Screening at UC San Diego’s Price Center Theater on Oct. 29, Blue Beetle is a new superhero film that tells the origin story of Jaime Reyes, a young Mexican American teenager who becomes the titular hero after a powerful scarab artifact grants him superpowers. It is also DC Comics' first Latino-led superhero movie. Campus community members can register online to attend the screening.
“A Million Miles Away”
This inspiring film is based on the true story of Jose M. Hernandez, the first migrant farmworker to become a NASA astronaut. Through the support of his family and friends, Hernandez persevered to achieve his lifelong dream and became a crew member on the 2009 Space Shuttle mission STS-128. The film is directed by Alejandra Márquez Abella, a filmmaker who was born in San Luis Potosí, Mexico.
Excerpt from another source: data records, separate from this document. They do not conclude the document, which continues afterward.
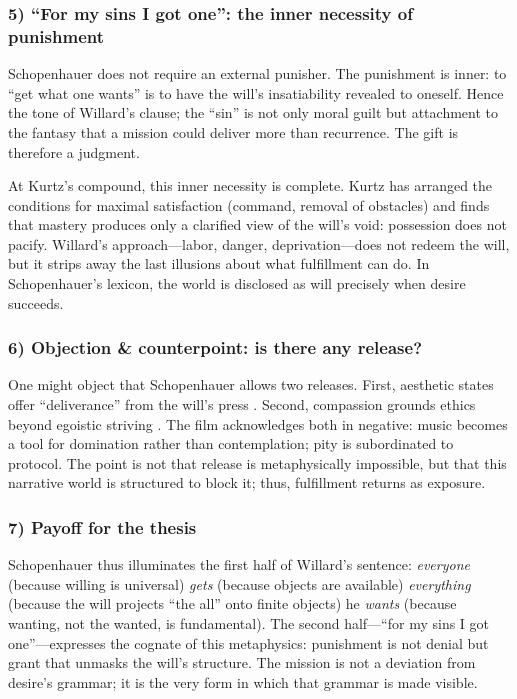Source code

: \subsubsection*{5) ``For my sins I got one'': the inner necessity of punishment}

Schopenhauer does not require an external punisher. The punishment is inner: to ``get what one
wants'' is to have the will's insatiability revealed to oneself. Hence the tone of Willard's
clause; the ``sin'' is not only moral guilt but attachment to the fantasy that a mission could
deliver more than recurrence. The gift is therefore a judgment.

At Kurtz's compound, this inner necessity is complete. Kurtz has arranged the conditions for
maximal satisfaction (command, removal of obstacles) and finds that mastery produces only a
clarified view of the will's void: possession does not pacify. Willard's approach—labor, danger,
deprivation—does not redeem the will, but it strips away the last illusions about what
fulfillment can do. In Schopenhauer's lexicon, the world is disclosed as will precisely when
desire succeeds.

\subsubsection*{6) Objection \& counterpoint: is there any release?}

One might object that Schopenhauer allows two releases. First, aesthetic states offer
``deliverance'' from the will's press \parencite[p.~178]{SchopenhauerWWR1969}. Second,
compassion grounds ethics beyond egoistic striving \parencite[pp.~372--374]{SchopenhauerWWR1969}.
The film acknowledges both in negative: music becomes a tool for domination rather than
contemplation; pity is subordinated to protocol. The point is not that release is metaphysically
impossible, but that this narrative world is structured to block it; thus, fulfillment returns
as exposure.

\subsubsection*{7) Payoff for the thesis}

Schopenhauer thus illuminates the first half of Willard's sentence: \emph{everyone} (because
willing is universal) \emph{gets} (because objects are available) \emph{everything} (because
the will projects ``the all'' onto finite objects) he \emph{wants} (because wanting, not the
wanted, is fundamental). The second half—``for my sins I got one''—expresses the cognate of this
metaphysics: punishment is not denial but grant that unmasks the will's structure. The mission
is not a deviation from desire's grammar; it is the very form in which that grammar is made
visible.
Latinx New Play Festival at La Jolla Playhouse
From Oct. 27-29, the La Jolla Playhouse will present the sixth Latinx New Play Festival. The yearly event, which takes place on the UC San Diego campus, aims to expand the presence of Latinx stories and artists on the American stage. Four scripts will be developed and rehearsed at the free festival, including “The Invocation of Selena (TIOS),” a sketch comedy and cabaret-style show centered around cultural icon Selena Quintanilla Pérez.
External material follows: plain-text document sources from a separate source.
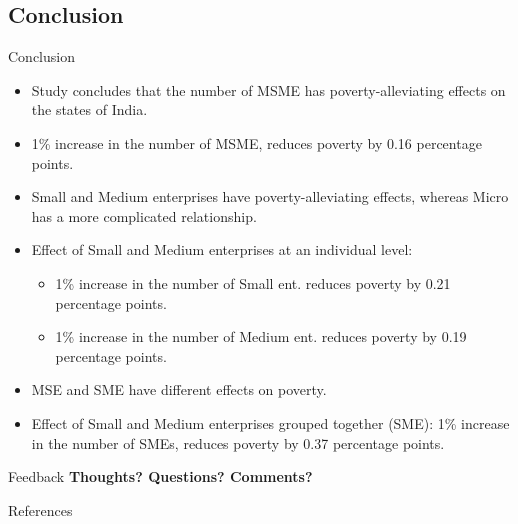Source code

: \documentclass[10pt,aspectratio=169]{beamer}
\begin{document}
\subsection{Conclusion}
\begin{frame}{Conclusion}
    \begin{itemize}
        \item Study concludes that the number of MSME has poverty-alleviating effects on the states of India.
        \item 1\% increase in the number of MSME, reduces poverty by 0.16 percentage points.
        \item Small and Medium enterprises have poverty-alleviating effects, whereas Micro has a more complicated relationship.
        \item Effect of Small and Medium enterprises at an individual level:
        \begin{itemize}
            \item 1\% increase in the number of Small ent. reduces poverty by 0.21 percentage points. 
            \item 1\% increase in the number of Medium ent. reduces poverty by 0.19 percentage points.  
        \end{itemize}
        \item MSE and SME have different effects on poverty.
        \item Effect of Small and Medium enterprises grouped together (SME): 1\% increase in the number of SMEs, reduces poverty by 0.37 percentage points.
    \end{itemize}


\end{frame}
\begin{frame}[c]{Feedback}
    \centering
    \vspace{0.5cm}
    \LARGE
    \textbf{Thoughts? Questions? Comments?}
    \vspace{0.5cm}

\end{frame}

\begin{frame}[allowframebreaks]{References}
\printbibliography%
\end{frame}
\end{document}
This documentary filmed in San Diego explores the National City-based Olivewood Gardens and Learning Center's Kitchenistas program. Originating as a seven week nutrition program, this program has transformed into a Latina-led movement with a steadfast commitment to enhancing the health, well-being, and resilience of the community.
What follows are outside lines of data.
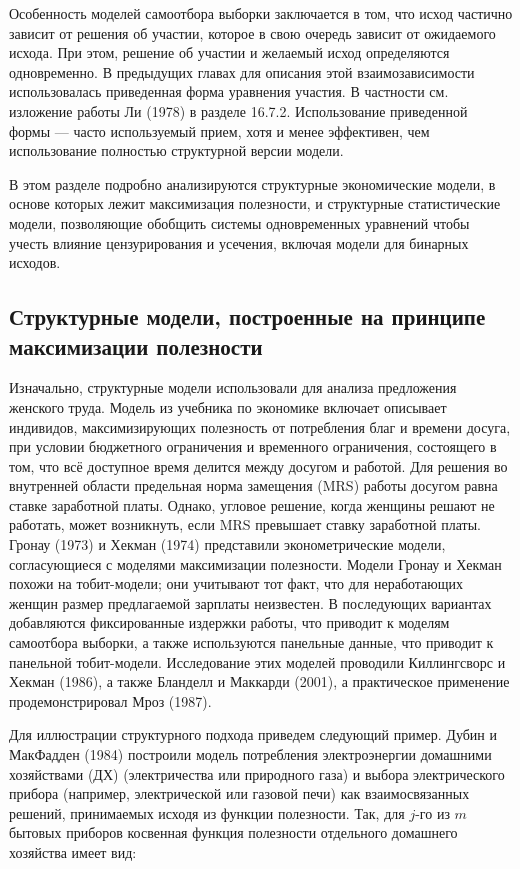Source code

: Особенность моделей  самоотбора выборки заключается в том, что исход частично зависит от решения об участии, которое в свою очередь зависит от ожидаемого исхода. При этом, решение об участии и желаемый исход определяются одновременно. В предыдущих главах для описания этой взаимозависимости использовалась приведенная форма уравнения участия. В частности см. изложение работы Ли (1978) в разделе 16.7.2. Использование приведенной формы --- часто используемый прием, хотя и менее эффективен, чем использование полностью структурной версии модели. 

В этом разделе подробно анализируются структурные экономические модели, в основе которых лежит максимизация полезности, и структурные статистические модели, позволяющие обобщить системы одновременных уравнений чтобы учесть влияние цензурирования и усечения, включая модели для бинарных исходов.

\subsection{Структурные модели, построенные на принципе максимизации полезности}

Изначально, структурные модели использовали для анализа предложения женского труда. Модель из учебника по экономике включает описывает индивидов, максимизирующих полезность от потребления благ и времени досуга, при условии бюджетного ограничения и временного ограничения, состоящего в том, что всё доступное время делится между досугом и работой.
Для решения во внутренней области предельная норма замещения (MRS) работы досугом равна ставке заработной платы. Однако, угловое решение, когда женщины решают не работать, может возникнуть, если MRS превышает ставку заработной платы. Гронау (1973) и Хекман (1974) представили эконометрические модели, согласующиеся с моделями максимизации полезности. Модели Гронау и Хекман похожи на тобит-модели; они учитывают тот факт, что для неработающих женщин размер предлагаемой зарплаты неизвестен. В последующих вариантах добавляются фиксированные издержки работы, что приводит к  моделям самоотбора выборки, а также используются панельные данные, что приводит к панельной тобит-модели. Исследование этих моделей проводили Киллингсворс и Хекман (1986), а также Бланделл и Маккарди (2001), а практическое применение продемонстрировал Мроз (1987).


Для иллюстрации структурного подхода приведем следующий пример. Дубин и МакФадден (1984) построили модель потребления электроэнергии домашними хозяйствами (ДХ) (электричества или природного газа) и выбора электрического прибора (например, электрической или газовой печи) как взаимосвязанных решений, принимаемых исходя из функции полезности. Так, для $j$-го из $m$ бытовых приборов косвенная функция полезности отдельного домашнего хозяйства имеет вид:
Artwork from Yolanda Lopez
The pioneering late Chicana artist and activist Yolanda M. López was a student in UC San Diego’s Visual Arts graduate program in the 1970s. In her painting series titled ¿A Dónde Vas Chicana? Getting Through College,” López paints herself running through different areas of campus and the city as a whole. While not currently on display locally, some of her artwork is viewable online on museum websites such as the Museum of Contemporary Art San Diego.
Teresa Diaz de Cossio
Teresa Diaz de Cossio is a flutist and doctoral candidate in UC San Diego’s Department of Music. Born in Ensenada, Mexico, Díaz de Cossio is the co-founder and one of the directors of the Festival de Música Nueva, Ensenada–a program that sees UC San Diego faculty and graduate students partner with community members in Mexico to lead a series of workshops, classes and concerts.
Ambar Lucid is a Dominican and Mexican American songwriter known for bilingual tracks such as "A letter to my younger self" and "Eyes." The alternative Latinx musician began her career posting song covers on YouTube and released her debut album “Garden of Lucid” in 2020. Her latest project is a 2021 EP titled “Get Lost in The Music.”
Distributed by NPR, Radio Ambulante describes itself as “Latin America’s most ambitious narrative journalism podcast, offering a sonic portrait of the region and everywhere Spanish is spoken.” The podcast has delivered over 200 episodes covering topics like migration, politics, family, love and more.
Carla Morrison is a Mexican singer-songwriter known for her captivating and honest discography. Her heartfelt lyrics have earned fans around the world, leading to two Grammy Award nominations and three Latin Grammy Awards. Morrison describes her latest studio album, "El Renacimiento," as her most personal work to date.
Lido Pimienta is a Colombian Canadian artist known for her captivating music that blends electronic, folk and Afro-Colombian styles such as Cumbia and Bullerengue. Pimienta gained wide acclaim after her 2016 album "La Papessa" was awarded the 2017 Polaris Music Prize, Canada’s highest musical honor. She has since been described as “the future of Canadian rock and roll.”